Department of Obstetrics and Gynecology, Sinai Health Systems, University of Toronto, Toronto, Ontario, Canada.
Am J Perinatol. 2022 Apr;39(6):592-600. doi: 10.1055/s-0040-1718573. Epub 2020 Oct 14.
A single course of synthetic antenatal corticosteroids is standard care for women considered to be at risk for preterm birth before 34 weeks of gestation. While the intended target is the fetal lung, the fetal brain contains remarkably high levels of glucocorticoid receptors in structures critical in the regulation of behavior and endocrine function. Negative programming signals may occur which can lead to permanent maladaptive changes and predispose the infant/child to an increased risk in physical, mental, and developmental disorders.
Framed around these areas of concerns for physical, mental, and developmental disorders, this narrative review drew on studies (animal and clinical), evaluating the long-term effects of antenatal corticosteroids to present the case that a more targeted approach to the use of antenatal corticosteroids for the betterment of the fetus urgently needed.
Studies raised concerns about the potential negative long-term consequences, especially for the exposed fetus who was born beyond the period of the greatest benefit from antenatal corticosteroids. The long-term consequences are more subtle in nature and usually manifest later in life, often beyond the scope of most clinical trials.
Continued research is needed to identify sufficient safety data, both short term and long term. Caution in the use of antenatal corticosteroids should be exercised while additional work is undertaken to optimize dosing strategies and better identify women at risk of preterm birth prior to administration of antenatal corticosteroids.

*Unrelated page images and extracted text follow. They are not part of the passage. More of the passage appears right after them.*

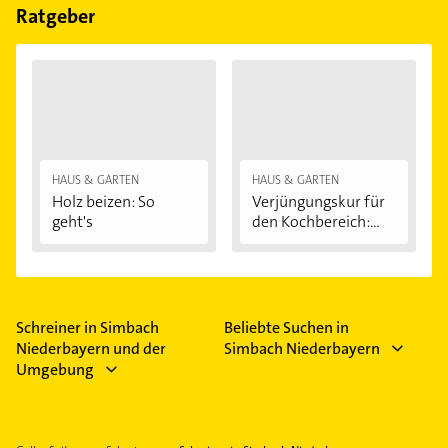
Feiertagen abweichen können.
Ratgeber
HAUS & GARTEN
HAUS & GARTEN
Holz beizen: So
Verjüngungskur für
geht's
den Kochbereich:...
Schreiner in Simbach
Beliebte Suchen in
Niederbayern und der
Simbach Niederbayern
Umgebung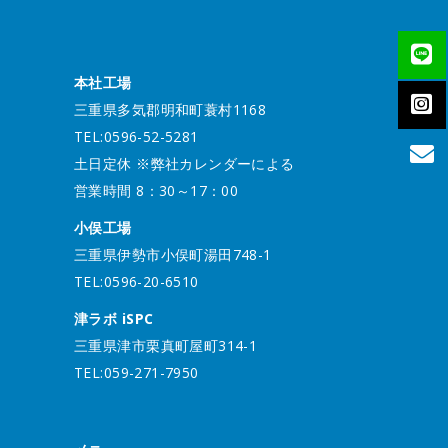
本社工場
三重県多気郡明和町蓑村1168
TEL:0596-52-5281
土日定休 ※弊社カレンダーによる
営業時間 8：30～17：00
小俣工場
三重県伊勢市小俣町湯田748-1
TEL:0596-20-6510
津ラボ iSPC
三重県津市栗真町屋町314-1
TEL:059-271-7950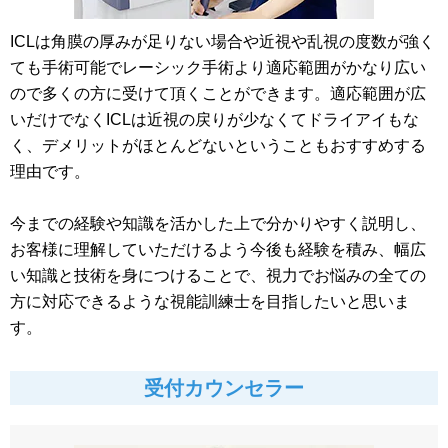
ICLは角膜の厚みが足りない場合や近視や乱視の度数が強く
ても手術可能でレーシック手術より適応範囲がかなり広い
ので多くの方に受けて頂くことができます。適応範囲が広
いだけでなくICLは近視の戻りが少なくてドライアイもな
く、デメリットがほとんどないということもおすすめする
理由です。
今までの経験や知識を活かした上で分かりやすく説明し、
お客様に理解していただけるよう今後も経験を積み、幅広
い知識と技術を身につけることで、視力でお悩みの全ての
方に対応できるような視能訓練士を目指したいと思いま
す。
受付カウンセラー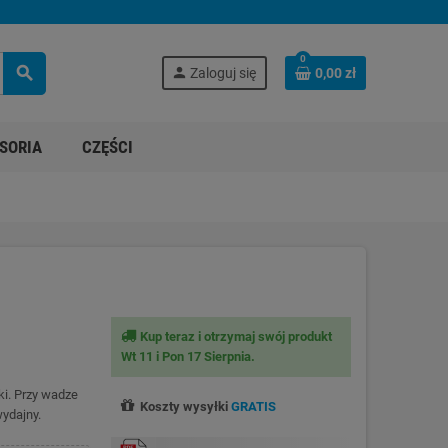
0
search
person
Zaloguj się
0,00 zł
SORIA
CZĘŚCI
Kup teraz i otrzymaj swój produkt
Wt 11 i Pon 17 Sierpnia.
ki. Przy wadze
Koszty wysyłki
GRATIS
wydajny.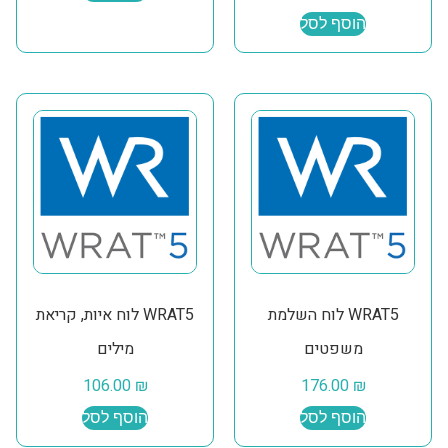
הוסף לסל
WRAT5 לוח השלמת
WRAT5 לוח איות, קריאת
משפטים
מילים
106.00
₪
176.00
₪
הוסף לסל
הוסף לסל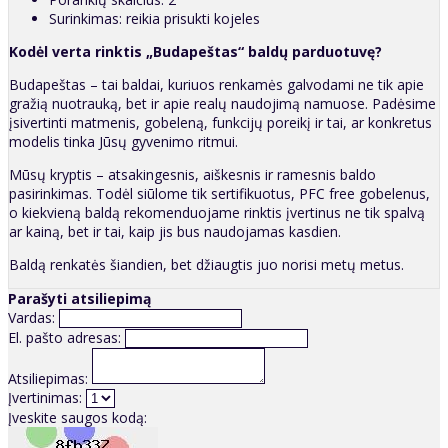
Surinkimas: reikia prisukti kojeles
Kodėl verta rinktis „Budapeštas“ baldų parduotuvę?
Budapeštas – tai baldai, kuriuos renkamės galvodami ne tik apie
gražią nuotrauką, bet ir apie realų naudojimą namuose. Padėsime
įsivertinti matmenis, gobeleną, funkcijų poreikį ir tai, ar konkretus
modelis tinka Jūsų gyvenimo ritmui.
Mūsų kryptis – atsakingesnis, aiškesnis ir ramesnis baldo
pasirinkimas. Todėl siūlome tik sertifikuotus, PFC free gobelenus,
o kiekvieną baldą rekomenduojame rinktis įvertinus ne tik spalvą
ar kainą, bet ir tai, kaip jis bus naudojamas kasdien.
Baldą renkatės šiandien, bet džiaugtis juo norisi metų metus.
Parašyti atsiliepimą
Vardas:
El. pašto adresas:
Atsiliepimas:
Įvertinimas:
Įveskite saugos kodą: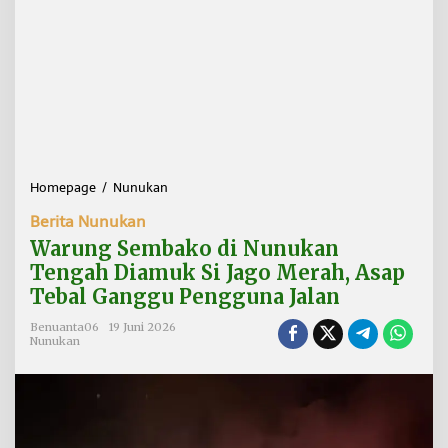
Homepage
/
Nunukan
W
a
Berita Nunukan
r
u
Warung Sembako di Nunukan
n
Tengah Diamuk Si Jago Merah, Asap
g
Tebal Ganggu Pengguna Jalan
S
e
Benuanta06
19 Juni 2026
m
Nunukan
b
a
k
o
d
i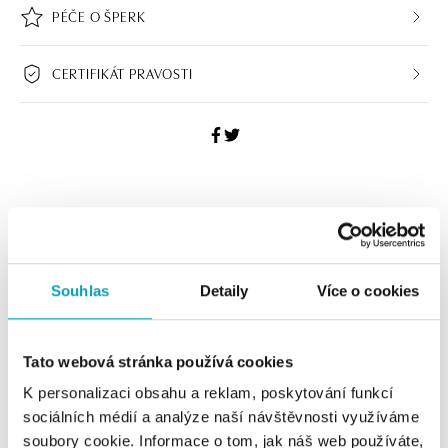
PÉČE O ŠPERK
CERTIFIKÁT PRAVOSTI
HALADA BUTIKY
Navštivte naše butiky
Souhlas
Detaily
Více o cookies
Tato webová stránka používá cookies
K personalizaci obsahu a reklam, poskytování funkcí
sociálních médií a analýze naší návštěvnosti využíváme
soubory cookie. Informace o tom, jak náš web používáte,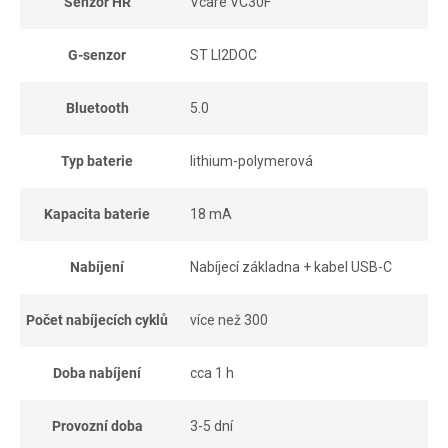
Senzor HR
Vcare VC30F
G-senzor
ST LI2DOC
Bluetooth
5.0
Typ baterie
lithium-polymerová
Kapacita baterie
18 mA
Nabíjení
Nabíjecí základna + kabel USB-C
Počet nabíjecích cyklů
více než 300
Doba nabíjení
cca 1 h
Provozní doba
3-5 dní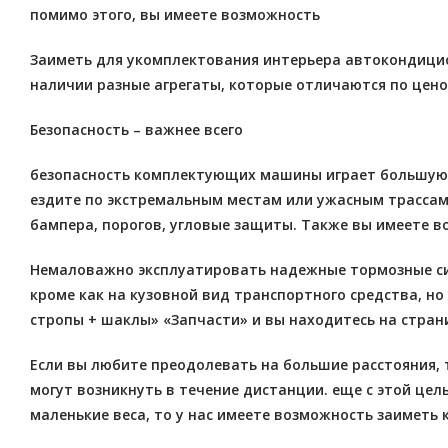
помимо этого, вы имеете возможность
Заиметь для укомплектования интерьера автокондицион
наличии разные агрегаты, которые отличаются по цено
Безопасность – важнее всего
безопасность комплектующих машины играет большую в
ездите по экстремальным местам или ужасным трассам
бампера, порогов, угловые защиты. Также вы имеете в
Немаловажно эксплуатировать надежные тормозные сис
кроме как на кузовной вид транспортного средства, но
стропы + шаклы» «Запчасти» и вы находитесь на стран
Если вы любите преодолевать на большие расстояния,
могут возникнуть в течение дистанции. еще с этой цел
маленькие веса, то у нас имеете возможность заиметь 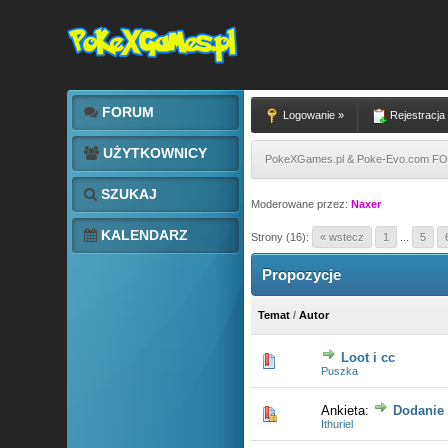
FORUM
Logowanie »
Rejestracja
UŻYTKOWNICY
PokeXGames.pl & Poke-Evo.com 
SZUKAJ
Moderowane przez:
Naxer
KALENDARZ
Strony (16):
« wstecz
1
...
5
Propozycje
Temat
/
Autor
Loot i cc
0 głosów - śre
Puszka
Ankieta:
Dodanie
0 głosów - śre
Ithuriel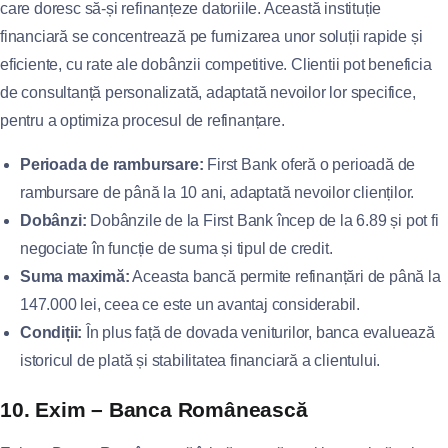
care doresc să-și refinanțeze datoriile. Această instituție
financiară se concentrează pe furnizarea unor soluții rapide și
eficiente, cu rate ale dobânzii competitive. Clientii pot beneficia
de consultanță personalizată, adaptată nevoilor lor specifice,
pentru a optimiza procesul de refinanțare.
Perioada de rambursare:
First Bank oferă o perioadă de
rambursare de până la 10 ani, adaptată nevoilor clienților.
Dobânzi:
Dobânzile de la First Bank încep de la 6.89 și pot fi
negociate în funcție de suma și tipul de credit.
Suma maximă:
Aceasta bancă permite refinanțări de până la
147.000 lei, ceea ce este un avantaj considerabil.
Condiții:
În plus față de dovada veniturilor, banca evaluează
istoricul de plată și stabilitatea financiară a clientului.
10. Exim – Banca Românească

· A single-course ACS is a remarkable therapy with substantial benefits.. · There is a potential of long-term neurodevelopmental consequences in the ACS-exposed fetus.. · There is a need to improve dosing strategies and identification of appropriate at risk women..

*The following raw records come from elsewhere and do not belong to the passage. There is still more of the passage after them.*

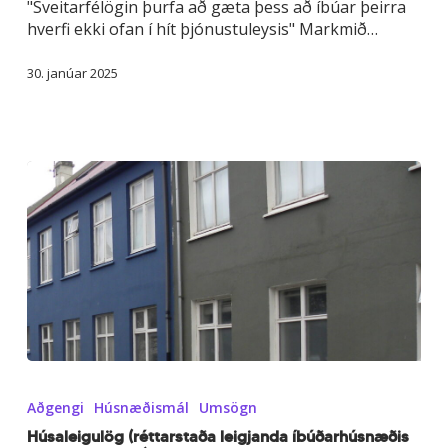
"Sveitarfélögin þurfa að gæta þess að íbúar þeirra
hverfi ekki ofan í hít þjónustuleysis" Markmið…
30. janúar 2025
Húsaleigulög
(réttarstaða
Aðgengi
Húsnæðismál
Umsögn
leigjanda
íbúðarhúsnæðis
Húsaleigulög (réttarstaða leigjanda íbúðarhúsnæðis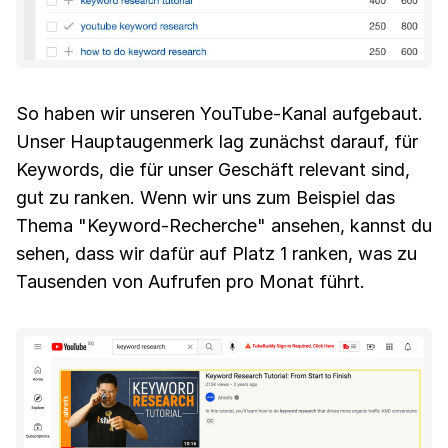
So haben wir unseren YouTube-Kanal aufgebaut.
Unser Hauptaugenmerk lag zunächst darauf, für
Keywords, die für unser Geschäft relevant sind,
gut zu ranken. Wenn wir uns zum Beispiel das
Thema "Keyword-Recherche" ansehen, kannst du
sehen, dass wir dafür auf Platz 1 ranken, was zu
Tausenden von Aufrufen pro Monat führt.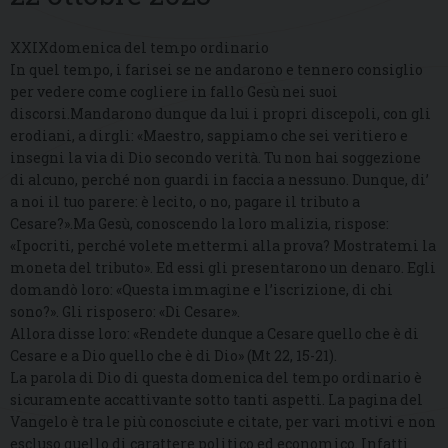
XXIXdomenica del tempo ordinario
In quel tempo, i farisei se ne andarono e tennero consiglio
per vedere come cogliere in fallo Gesù nei suoi
discorsi.Mandarono dunque da lui i propri discepoli, con gli
erodiani, a dirgli: «Maestro, sappiamo che sei veritiero e
insegni la via di Dio secondo verità. Tu non hai soggezione
di alcuno, perché non guardi in faccia a nessuno. Dunque, di’
a noi il tuo parere: è lecito, o no, pagare il tributo a
Cesare?».Ma Gesù, conoscendo la loro malizia, rispose:
«Ipocriti, perché volete mettermi alla prova? Mostratemi la
moneta del tributo». Ed essi gli presentarono un denaro. Egli
domandò loro: «Questa immagine e l’iscrizione, di chi
sono?». Gli risposero: «Di Cesare».
Allora disse loro: «Rendete dunque a Cesare quello che è di
Cesare e a Dio quello che è di Dio» (Mt 22, 15-21).
La parola di Dio di questa domenica del tempo ordinario è
sicuramente accattivante sotto tanti aspetti. La pagina del
Vangelo è tra le più conosciute e citate, per vari motivi e non
escluso quello di carattere politico ed economico. Infatti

对于妊娠 34 周前有早产风险的女性,给予单疗程合成产前皮质类固醇是标准治疗方法。虽然预期的靶器官是胎儿肺,但胎儿大脑中的糖皮质激素受体水平在调节行为和内分泌功能的关键结构中非常高。可能会出现负编程信号,导致永久性的适应不良改变,并使婴儿/儿童易患身体、精神和发育障碍的风险增加。
围绕身体、精神和发育障碍的这些关注领域,本叙事性综述借鉴了评估产前皮质类固醇长期影响的研究(动物和临床),提出需要更有针对性地使用产前皮质类固醇来改善胎儿的状况。
研究对潜在的长期负面影响表示担忧,尤其是对于暴露于产前皮质类固醇的胎儿,因为他们出生时已经超过了产前皮质类固醇最大受益的时期。长期后果在性质上更为微妙,通常在生命后期出现,通常超出大多数临床试验的范围。
需要继续研究以确定足够的短期和长期安全性数据。在进行额外的工作以优化剂量策略并更好地识别在给予产前皮质类固醇之前有早产风险的女性时,应谨慎使用产前皮质类固醇。
· 单次 ACS 是一种具有显著益处的卓越疗法。
· ACS 暴露胎儿存在长期神经发育后果的潜在风险。
· 需要改进剂量策略并识别合适的高危女性。